Palestinian President Mahmoud Abbas lashed out at Hamas on Wednesday, calling the movement "murderous terrorists" who had targeted him for assassination.
Israeli warplanes and tanks, meanwhile, hit targets in northern Gaza. At least four Palestinians were killed, officials said.
Israel's Defense Minister Ehud Barak also ordered that any of the hundreds of Palestinians holed up at a Gaza border crossing should be allowed to enter the Jewish state if they need medical treatment.
In an uncharacteristically fiery televised speech, Abbas said Hamas replaced the "national project" with "its project of darkness."
"There is no dialogue with those murderous terrorists," Abbas said, accusing them of attempting a coup. It was Abbas' toughest speech since he fired the Hamas-led Cabinet and replaced it with his own team of Fatah supporters and experts over the weekend.
"Our main goal is to prevent sedition from spreading to the West Bank, ... to prevent violations by any party, and to deal (with everyone) equally, based on law," he said.
In a lightning military-style operation last week, Hamas militias routed the numerically superior Fatah security forces and took over their bases, leaving Abbas' Fatah in control only of the West Bank.
Abbas said that despite the turmoil, peace talks with Israel should resume.

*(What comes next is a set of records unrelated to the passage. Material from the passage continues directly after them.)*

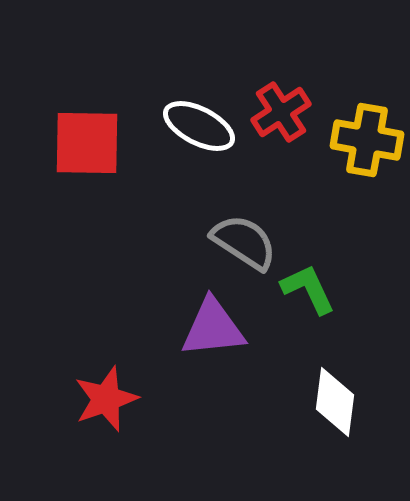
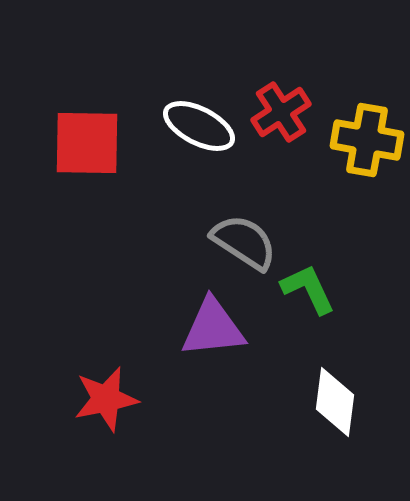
red star: rotated 8 degrees clockwise
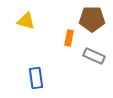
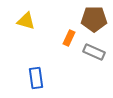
brown pentagon: moved 2 px right
orange rectangle: rotated 14 degrees clockwise
gray rectangle: moved 4 px up
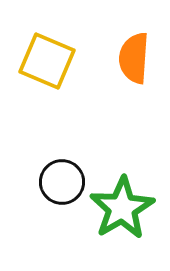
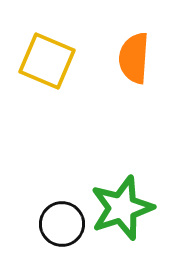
black circle: moved 42 px down
green star: rotated 12 degrees clockwise
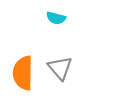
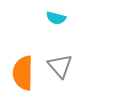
gray triangle: moved 2 px up
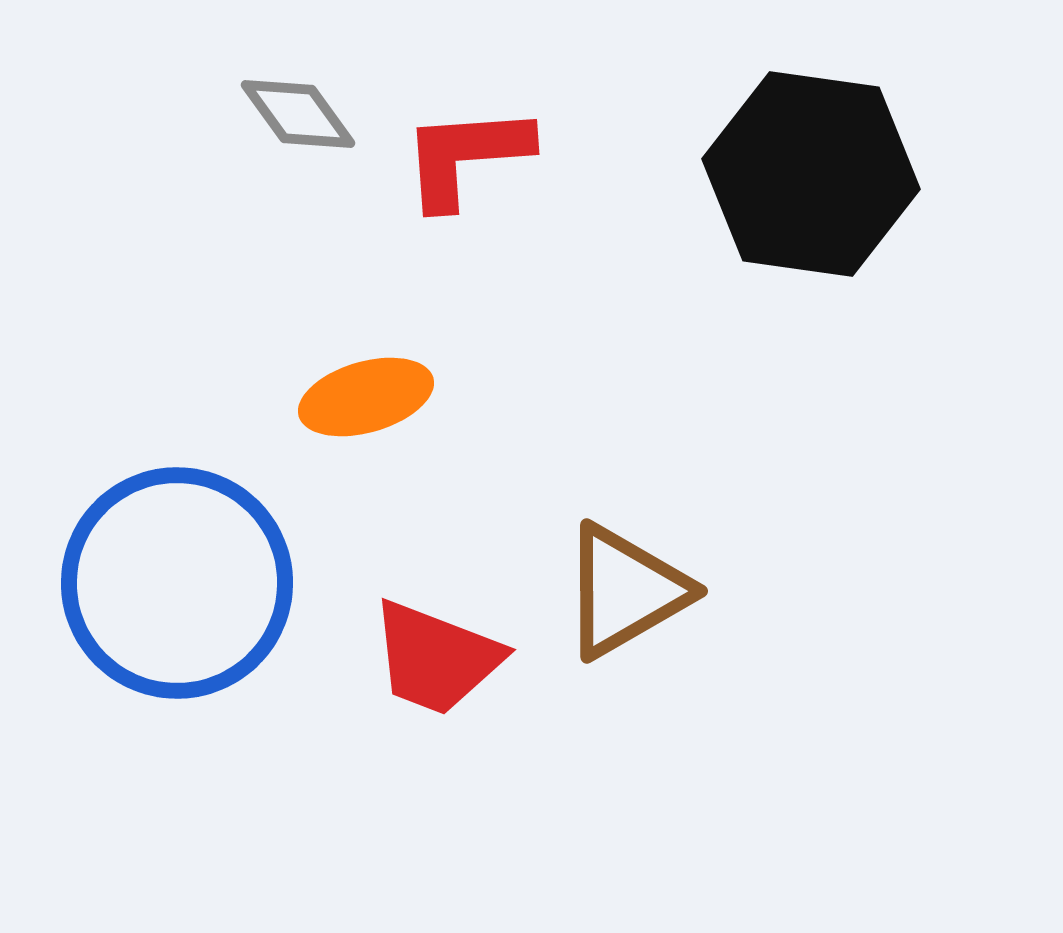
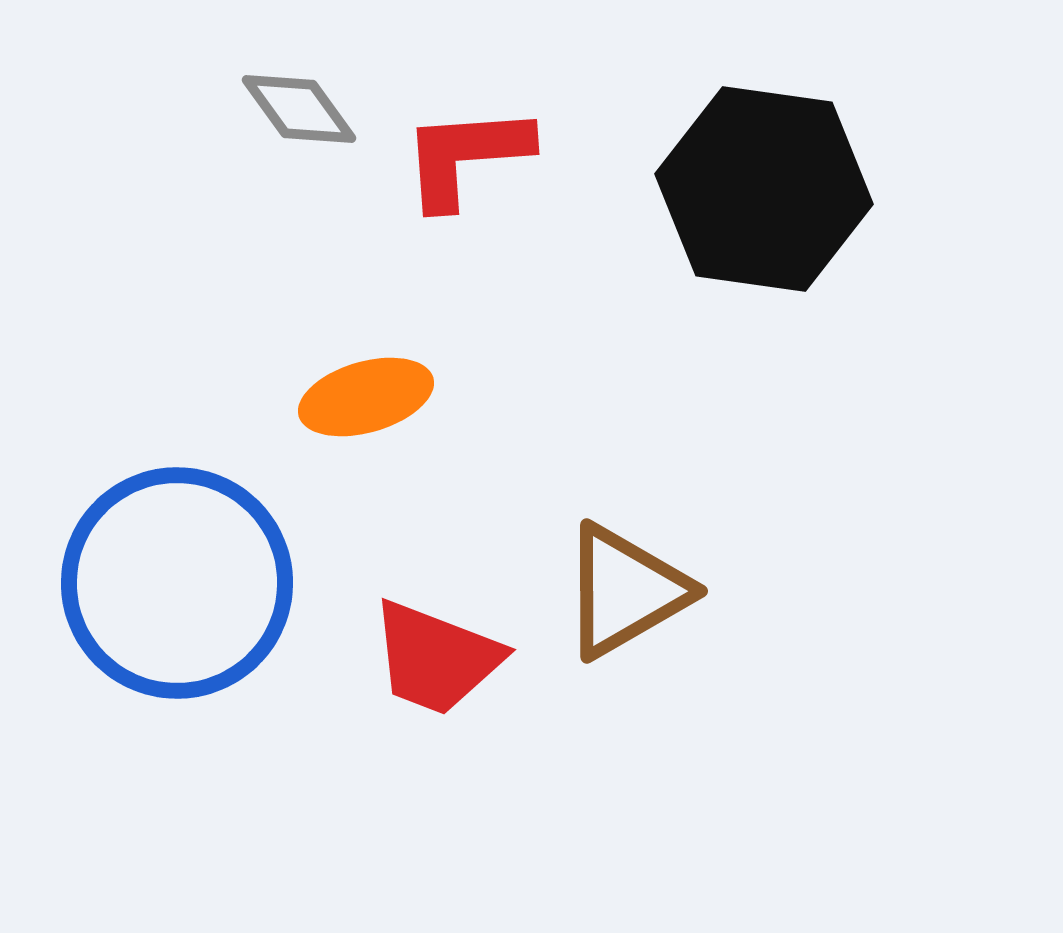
gray diamond: moved 1 px right, 5 px up
black hexagon: moved 47 px left, 15 px down
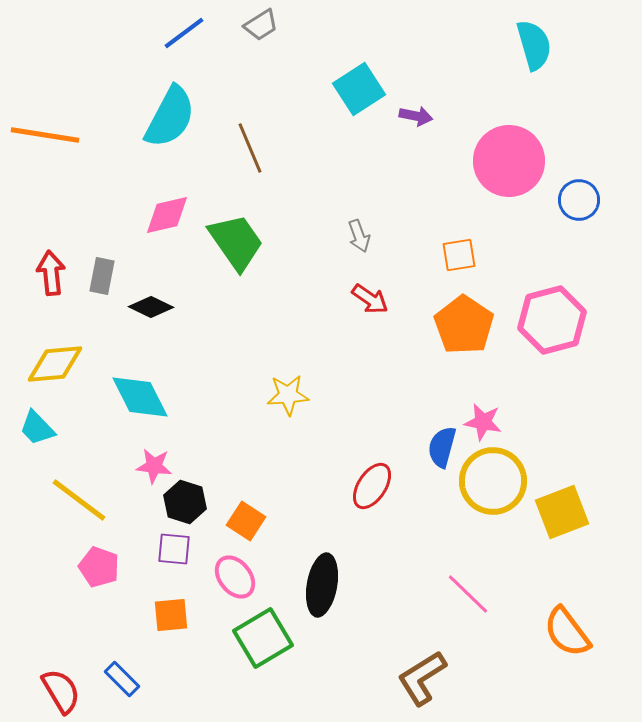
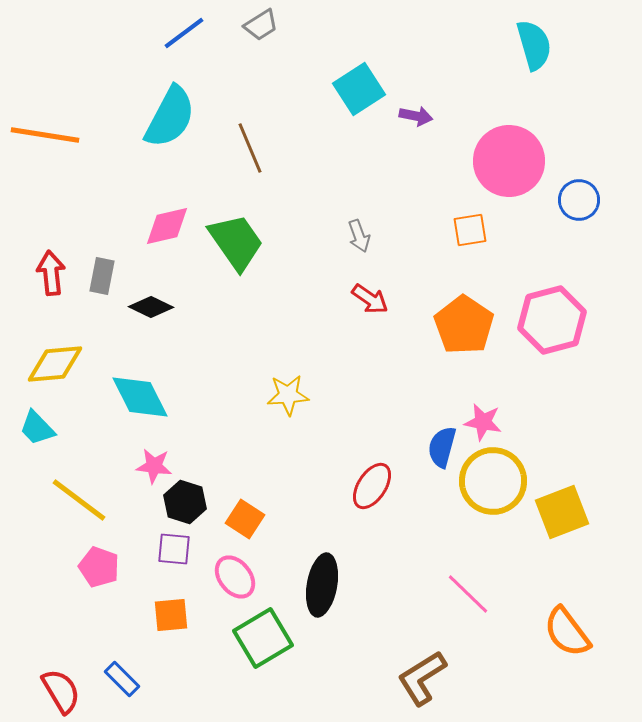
pink diamond at (167, 215): moved 11 px down
orange square at (459, 255): moved 11 px right, 25 px up
orange square at (246, 521): moved 1 px left, 2 px up
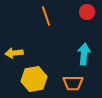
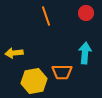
red circle: moved 1 px left, 1 px down
cyan arrow: moved 1 px right, 1 px up
yellow hexagon: moved 2 px down
orange trapezoid: moved 11 px left, 11 px up
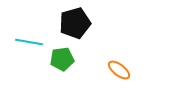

"The atmosphere is not preventing a start to negotiations," he said, adding that he hoped the international community, including the Quartet of Mideast mediators, would convene an international peace conference that can lead to negotiations between the Palestinians and Israel.
Defense Minister Barak on Wednesday instructed officials to let in "humanitarian cases" at the crossing between Gaza and Israel, while Israeli aircraft fired missiles at two rocket launchers in northern Gaza, in the first aerial attack on the strip since Hamas' takeover.
Israeli tanks also rolled about 600 yards inside southern Gaza before dawn, and four militants were killed in a gunbattle, Palestinian hospital officials said.
About 200 Gazans, petrified by the chaos in the Hamas-controlled coastal strip, have been camped out for six days in a tunnel on the Palestinian side of the Erez crossing with Israel, pleading with Israeli authorities to grant them safe passage to the West Bank.
Hamas seized control of Gaza last week after vanquishing security forces allied with the rival Fatah faction, leaving many Gazans worried about further violence. Some in the tunnel fear their lives are in danger because of their Fatah loyalties; others seek a better life than volatile Gaza can offer.
Among their numbers are people wounded in gunbattles between the rival factions.
With no sanitary facilities at the tunnel, the stench of urine and sweat has permeated the air. Food and water were in short supply as women, children and young men sat waiting on mats or concrete.
No numbers were specified, and specific guidelines for determining urgency were not released. But shortly after the order was issued, a 17-year-old boy with leukemia was on his way through the passage, said Shadi Yassin, a military liaison official.
On Tuesday, Israel allowed in two Palestinians wounded in a shootout at the terminal the previous day. Three other people hospitalized in Gaza in the course of Hamas-Fatah infighting last week also were allowed to pass.
Hamas' takeover of Gaza led Israel to seal its borders.
Israel, which has sophisticated weapons screening equipment in place at Erez, says it is letting through only the staff of international organizations, people with special permission and humanitarian cases. Military officials say they don't think all of the people in the tunnel are in danger.
Israeli military spokesman Shlomo Dror said Wednesday any foreign national wishing to leave Gaza was allowed to do so in coordination with their embassy.
More than 100 foreigners have left Gaza since Hamas seized full control there last week, Dror said. He did not specify their nationalities. Three buses carrying foreigners left the Erez crossing from Gaza into Israel on Wednesday.